Politik

KPK: "Ente Jangan Su'dzon Mulu Sama Ahok"

21 Maret 2017   03:58 Diperbarui: 21 Maret 2017   04:17 1912 4 10
KPK: "Ente Jangan Su'dzon Mulu Sama Ahok"
Sumber Gambar: Simbun.com, dikutip dari majalah Tempo.

Beberapa hari kemarin, sehabis pulang kerja, iseng-iseng saya browsing sambil baca berita. Jleb rasanya, ketika berita yang saya baca itu tentang nasehat mulia dari Komisi Pemberantasan Korupsi (KPK). Ya, KPK mengingatkan kepada masyarakat Indonesia agar jangan “su’dzon” terlebih dahulu terhadap para koruptor di negeri ini.
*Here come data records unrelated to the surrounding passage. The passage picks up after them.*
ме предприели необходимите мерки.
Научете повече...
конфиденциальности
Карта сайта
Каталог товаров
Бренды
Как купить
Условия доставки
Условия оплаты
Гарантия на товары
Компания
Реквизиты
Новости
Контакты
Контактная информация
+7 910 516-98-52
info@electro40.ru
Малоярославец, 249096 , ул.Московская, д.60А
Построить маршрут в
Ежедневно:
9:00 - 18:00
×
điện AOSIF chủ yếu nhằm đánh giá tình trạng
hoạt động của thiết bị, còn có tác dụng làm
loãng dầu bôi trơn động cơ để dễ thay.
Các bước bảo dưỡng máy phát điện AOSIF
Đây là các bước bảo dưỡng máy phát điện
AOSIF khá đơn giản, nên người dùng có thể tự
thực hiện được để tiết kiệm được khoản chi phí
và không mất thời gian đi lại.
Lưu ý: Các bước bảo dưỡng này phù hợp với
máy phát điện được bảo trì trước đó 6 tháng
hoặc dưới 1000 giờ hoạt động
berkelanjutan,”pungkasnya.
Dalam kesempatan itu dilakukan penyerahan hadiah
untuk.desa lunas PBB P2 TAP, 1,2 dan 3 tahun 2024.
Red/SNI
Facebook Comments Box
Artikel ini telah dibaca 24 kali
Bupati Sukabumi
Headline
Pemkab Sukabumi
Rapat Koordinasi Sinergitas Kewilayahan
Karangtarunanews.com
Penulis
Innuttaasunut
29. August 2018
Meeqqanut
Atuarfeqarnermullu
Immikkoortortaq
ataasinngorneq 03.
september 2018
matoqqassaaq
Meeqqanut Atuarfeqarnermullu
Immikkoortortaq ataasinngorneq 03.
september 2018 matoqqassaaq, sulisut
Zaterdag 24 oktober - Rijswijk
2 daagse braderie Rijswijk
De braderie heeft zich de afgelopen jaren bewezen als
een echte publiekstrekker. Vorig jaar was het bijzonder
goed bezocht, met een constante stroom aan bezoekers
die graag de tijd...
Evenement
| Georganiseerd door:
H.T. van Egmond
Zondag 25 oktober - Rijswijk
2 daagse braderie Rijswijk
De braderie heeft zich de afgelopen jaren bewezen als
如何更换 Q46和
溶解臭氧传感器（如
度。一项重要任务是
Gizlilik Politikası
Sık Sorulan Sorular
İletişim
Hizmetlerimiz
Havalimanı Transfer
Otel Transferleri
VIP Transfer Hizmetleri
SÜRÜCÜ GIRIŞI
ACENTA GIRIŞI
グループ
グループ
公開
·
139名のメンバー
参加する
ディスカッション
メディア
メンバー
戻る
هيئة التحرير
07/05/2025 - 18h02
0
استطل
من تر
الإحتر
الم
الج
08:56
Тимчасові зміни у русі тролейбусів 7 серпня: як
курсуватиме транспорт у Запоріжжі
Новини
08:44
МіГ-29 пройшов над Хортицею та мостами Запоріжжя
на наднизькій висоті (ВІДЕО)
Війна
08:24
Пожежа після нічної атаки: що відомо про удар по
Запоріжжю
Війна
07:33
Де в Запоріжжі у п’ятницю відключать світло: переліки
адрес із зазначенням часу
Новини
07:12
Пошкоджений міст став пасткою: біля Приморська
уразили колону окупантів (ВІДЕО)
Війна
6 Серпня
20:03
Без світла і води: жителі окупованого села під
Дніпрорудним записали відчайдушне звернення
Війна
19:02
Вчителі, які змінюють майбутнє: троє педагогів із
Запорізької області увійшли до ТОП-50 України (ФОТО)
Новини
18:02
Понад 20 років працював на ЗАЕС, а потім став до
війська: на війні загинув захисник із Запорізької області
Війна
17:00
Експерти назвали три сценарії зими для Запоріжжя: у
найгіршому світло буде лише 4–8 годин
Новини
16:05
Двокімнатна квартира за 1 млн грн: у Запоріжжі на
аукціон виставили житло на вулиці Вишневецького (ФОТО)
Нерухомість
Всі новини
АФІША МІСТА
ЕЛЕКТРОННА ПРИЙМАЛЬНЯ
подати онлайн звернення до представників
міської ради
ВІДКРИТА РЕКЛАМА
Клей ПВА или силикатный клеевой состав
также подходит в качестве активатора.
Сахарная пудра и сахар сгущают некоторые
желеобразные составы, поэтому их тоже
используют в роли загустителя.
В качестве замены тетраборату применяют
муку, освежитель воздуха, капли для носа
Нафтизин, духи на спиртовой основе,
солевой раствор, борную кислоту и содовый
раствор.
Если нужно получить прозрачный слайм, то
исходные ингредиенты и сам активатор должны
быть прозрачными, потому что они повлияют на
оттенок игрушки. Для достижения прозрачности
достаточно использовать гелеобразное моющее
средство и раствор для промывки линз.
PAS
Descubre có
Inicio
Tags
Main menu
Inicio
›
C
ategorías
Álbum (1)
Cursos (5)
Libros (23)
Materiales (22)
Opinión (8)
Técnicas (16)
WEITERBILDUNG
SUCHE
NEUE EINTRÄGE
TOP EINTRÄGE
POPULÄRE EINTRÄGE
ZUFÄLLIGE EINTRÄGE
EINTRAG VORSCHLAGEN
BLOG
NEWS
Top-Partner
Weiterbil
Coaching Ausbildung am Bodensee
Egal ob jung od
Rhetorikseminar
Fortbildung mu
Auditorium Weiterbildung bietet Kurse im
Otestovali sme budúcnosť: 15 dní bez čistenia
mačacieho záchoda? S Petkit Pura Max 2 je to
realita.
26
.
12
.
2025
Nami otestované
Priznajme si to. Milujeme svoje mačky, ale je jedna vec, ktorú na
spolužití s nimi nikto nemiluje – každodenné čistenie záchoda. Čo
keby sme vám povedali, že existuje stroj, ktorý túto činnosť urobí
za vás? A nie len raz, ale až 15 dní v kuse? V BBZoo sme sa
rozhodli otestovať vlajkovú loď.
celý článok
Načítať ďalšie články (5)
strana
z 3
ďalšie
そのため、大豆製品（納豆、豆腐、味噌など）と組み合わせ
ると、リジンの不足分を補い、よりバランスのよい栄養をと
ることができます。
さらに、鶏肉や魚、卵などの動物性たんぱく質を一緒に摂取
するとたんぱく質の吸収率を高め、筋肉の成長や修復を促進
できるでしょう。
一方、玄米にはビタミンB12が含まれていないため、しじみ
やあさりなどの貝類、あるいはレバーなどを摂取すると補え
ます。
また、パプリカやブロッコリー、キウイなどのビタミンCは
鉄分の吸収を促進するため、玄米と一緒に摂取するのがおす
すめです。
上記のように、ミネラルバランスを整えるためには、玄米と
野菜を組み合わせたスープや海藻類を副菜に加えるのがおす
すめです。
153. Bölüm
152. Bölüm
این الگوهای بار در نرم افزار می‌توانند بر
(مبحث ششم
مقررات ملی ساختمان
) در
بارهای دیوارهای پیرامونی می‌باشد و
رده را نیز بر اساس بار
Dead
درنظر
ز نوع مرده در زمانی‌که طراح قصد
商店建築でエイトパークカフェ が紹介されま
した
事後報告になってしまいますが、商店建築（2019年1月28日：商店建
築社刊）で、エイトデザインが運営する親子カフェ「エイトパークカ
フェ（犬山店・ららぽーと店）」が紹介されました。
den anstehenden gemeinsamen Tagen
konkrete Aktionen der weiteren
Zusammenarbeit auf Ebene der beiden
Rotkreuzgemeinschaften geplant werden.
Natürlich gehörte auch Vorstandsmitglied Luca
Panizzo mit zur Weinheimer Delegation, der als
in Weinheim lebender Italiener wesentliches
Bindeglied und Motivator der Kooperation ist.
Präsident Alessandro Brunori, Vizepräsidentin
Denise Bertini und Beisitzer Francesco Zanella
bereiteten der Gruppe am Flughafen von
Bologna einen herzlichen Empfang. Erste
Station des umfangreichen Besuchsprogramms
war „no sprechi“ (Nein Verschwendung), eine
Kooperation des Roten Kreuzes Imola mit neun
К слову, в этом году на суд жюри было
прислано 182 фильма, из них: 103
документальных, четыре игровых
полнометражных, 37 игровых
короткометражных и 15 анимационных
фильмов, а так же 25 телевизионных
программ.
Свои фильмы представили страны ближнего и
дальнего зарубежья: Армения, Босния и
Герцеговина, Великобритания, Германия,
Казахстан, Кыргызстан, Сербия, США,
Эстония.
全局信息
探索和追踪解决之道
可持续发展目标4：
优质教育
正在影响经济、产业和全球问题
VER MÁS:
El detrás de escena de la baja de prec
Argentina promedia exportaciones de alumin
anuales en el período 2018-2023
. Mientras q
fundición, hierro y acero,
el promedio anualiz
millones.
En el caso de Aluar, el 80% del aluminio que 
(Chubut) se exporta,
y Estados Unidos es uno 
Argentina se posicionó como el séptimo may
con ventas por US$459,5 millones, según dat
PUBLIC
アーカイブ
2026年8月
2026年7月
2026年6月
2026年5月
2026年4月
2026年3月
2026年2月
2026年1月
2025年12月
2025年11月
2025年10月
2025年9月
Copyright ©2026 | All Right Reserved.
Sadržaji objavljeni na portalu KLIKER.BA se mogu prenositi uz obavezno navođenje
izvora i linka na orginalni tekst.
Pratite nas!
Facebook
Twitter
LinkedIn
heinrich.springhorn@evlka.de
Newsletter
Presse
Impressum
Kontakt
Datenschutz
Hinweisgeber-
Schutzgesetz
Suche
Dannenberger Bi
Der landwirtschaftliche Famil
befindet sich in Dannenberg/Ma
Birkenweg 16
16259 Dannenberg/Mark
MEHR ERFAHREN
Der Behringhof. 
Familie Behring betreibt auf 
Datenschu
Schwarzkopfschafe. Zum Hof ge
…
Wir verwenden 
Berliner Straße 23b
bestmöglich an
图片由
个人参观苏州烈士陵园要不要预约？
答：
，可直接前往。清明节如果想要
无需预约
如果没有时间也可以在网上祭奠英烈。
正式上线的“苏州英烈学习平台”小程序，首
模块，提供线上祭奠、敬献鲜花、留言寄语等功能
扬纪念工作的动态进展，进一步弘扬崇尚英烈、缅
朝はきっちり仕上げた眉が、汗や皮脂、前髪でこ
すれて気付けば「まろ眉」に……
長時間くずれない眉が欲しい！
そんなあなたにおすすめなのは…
Nasehat semacam ini sebenarnya sudah pernah diwejangkan oleh KPK beberapa bulan lalu, ketika Rumah Sakit Sumber Waras (RSSW) dinyatakan telah merugikan negara hingga ratusan milliar Oleh BPK.

Tak tanggung-tanggung, lembaga negara yang sudah dipercaya bertahun-tahun, dan dikenal sebagai lembaga yang kredibel, sampai rela dipermalukan di depan umum. Bahkan dikatain “Ngaco” pun, BPK tetap tak bergeming.

Ente jangan “su’dzon” dulu sama Ahok. Dia itu “gak punya niat jahat” untuk merugikan uang negara. Ente harus “husnu dzon” (berprasangka baik). Ahok diriin RSSW itu, demi kepentingan masyarakat Jakarta. Warga Jakarta sudah banyak yang kena penyakit kanker,”begitu kira-kira isi nasehat mulia dari KPK untuk BPK, dan juga untuk masyarakat Indonesia pada umumnya.

Sungguh mulia hati seorang KPK saat ini. Ahok yang sudah dinyatakan merugikan negara ratusan milliar oleh BPK, masih tidak ditetapkan sebagai tersangka, karena tidak adanya niat jahat dari Ahok. Entah, Anas Urbaningrum, Andi Mallarangeng, Nazaruddin, dan para koruptor lainnya, apakah mereka memiliki niat jahat terhadap negaranya sendiri atau tidak, itu bukan soal. Hal terpenting adalah, kita diperintahkan oleh KPK untuk selalu berprasangka baik kepada Ahok.

Selanjutnya, terkait berita yang saya baca beberapa waktu lalu. Kali ini, KPK kembali menasehati kita untuk selalu berprasangka baik terhadap Ahok. Namun, nasehat ini berbeda dengan sebelumnya. Jika sebelumnya KPK menyatakan bahwa Ahok “tidak ada niat jahat” untuk merugikan negara, kali ini KPK menyatakan bahwa Ahok “tidak berperan aktif dalam skandal kasus korupsi e-KTP.

Meskipun Ahok diduga terlibat, dan namanya pun tercantum dalam daftar nominasi. Tapi karena Ahok “tidak berperan aktif” atau “pasif,” maka Ahok tidak patut dipanggil dan diperiksa oleh KPK.

Jangan tanya bagaimana cara mengetahui isi hati seseorang kepada KPK. Juga jangan tanya bagaimana caranya mengetahui bahwa orang tersebut (kandidat koruptor) “tidak mempunyai niat jahat” dan “tidak berperan aktif” untuk melakukan korupsi. Hanya KPK jilid VI lah yang mengetahui hal itu. Kapolri, Jaksa, BPK, dan bahkan KPK jilid sebelumnya pun tidak akan tahu.

Terima kasi KPK atas nasehatnya. Sungguh anda memang mulia. Kami berjanji tidak akan “su’dzon” lagi sama Ahok.